The Old Mutual Financial Services Monitor (OMFSM) report recently revealed that approximately 40% of working Namibians currently hold personal loans at various banking institutions countrywide.
The study indicates that these loans are mostly used to cover unforeseen needs (47%), pay off other debts (38%), manage daily spending (36%) or make specific purchases.
The top reasons for taking out personal loans include education expenditures, household maintenance, burial expenses, and medical and health-related spending.
The study offers invaluable insights by focusing on a key cohort in society, namely employed Namibians, who account for approximately 28% of the Namibian population between the ages of 18 to 65, with an income of N$3 000 or more, and who live in urban and peri-urban areas.
The OMFSM states that only one in four, or 24%, of working Namibians expressed confidence in the country’s economic prospects, a clear indicator that most citizens are feeling the weight of a sluggish economy.
The report highlights a sense of optimism among Namibians regarding their personal financial outlook, and adds that about 58% of Namibians believe their financial outlook will improve soon. That is a clear sign that despite the economic upheavals, there is a strong sense of resilience among Namibians.

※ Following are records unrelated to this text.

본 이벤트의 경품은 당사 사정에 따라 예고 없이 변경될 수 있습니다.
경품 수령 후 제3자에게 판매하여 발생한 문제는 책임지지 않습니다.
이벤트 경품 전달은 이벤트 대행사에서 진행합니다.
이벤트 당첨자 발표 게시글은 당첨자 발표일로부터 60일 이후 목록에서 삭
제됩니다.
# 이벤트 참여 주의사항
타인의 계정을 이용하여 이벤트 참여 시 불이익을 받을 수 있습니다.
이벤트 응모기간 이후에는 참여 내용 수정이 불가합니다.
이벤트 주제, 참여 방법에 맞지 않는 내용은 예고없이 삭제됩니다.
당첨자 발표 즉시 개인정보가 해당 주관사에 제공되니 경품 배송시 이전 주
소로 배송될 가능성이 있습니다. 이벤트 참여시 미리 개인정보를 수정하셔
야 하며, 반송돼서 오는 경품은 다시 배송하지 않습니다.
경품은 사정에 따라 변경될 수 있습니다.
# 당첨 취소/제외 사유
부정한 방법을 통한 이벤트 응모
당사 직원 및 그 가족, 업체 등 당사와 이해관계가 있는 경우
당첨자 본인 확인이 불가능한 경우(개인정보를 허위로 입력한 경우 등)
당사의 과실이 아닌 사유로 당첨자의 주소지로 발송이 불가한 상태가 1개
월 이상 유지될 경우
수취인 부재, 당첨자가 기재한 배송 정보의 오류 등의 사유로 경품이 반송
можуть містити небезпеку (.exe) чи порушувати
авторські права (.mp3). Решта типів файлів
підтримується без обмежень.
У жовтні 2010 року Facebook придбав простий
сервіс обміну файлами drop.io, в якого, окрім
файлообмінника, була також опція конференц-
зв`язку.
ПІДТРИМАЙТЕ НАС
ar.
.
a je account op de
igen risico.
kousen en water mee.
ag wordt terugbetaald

The report further shows that most working Namibians have experienced a decline in their income as a significant proportion of individuals (75%) report earning the same or less income than they did three years ago, prior to the pandemic.
The report further highlighted that 42% of Namibian consumers continue to experience significant financial stress, with lower-income earners more susceptible to financial stress because many must provide financial support to extended family members due to the lingering impact of the pandemic.
Income security is identified as the top priority for Namibian consumers, followed by cost-cutting measures, and paying off debt.
Consumption/living expenses (48%) account for nearly half of Namibian household spending, with debt servicing (19%) making up a significant portion of expenditure, equal to that of savings.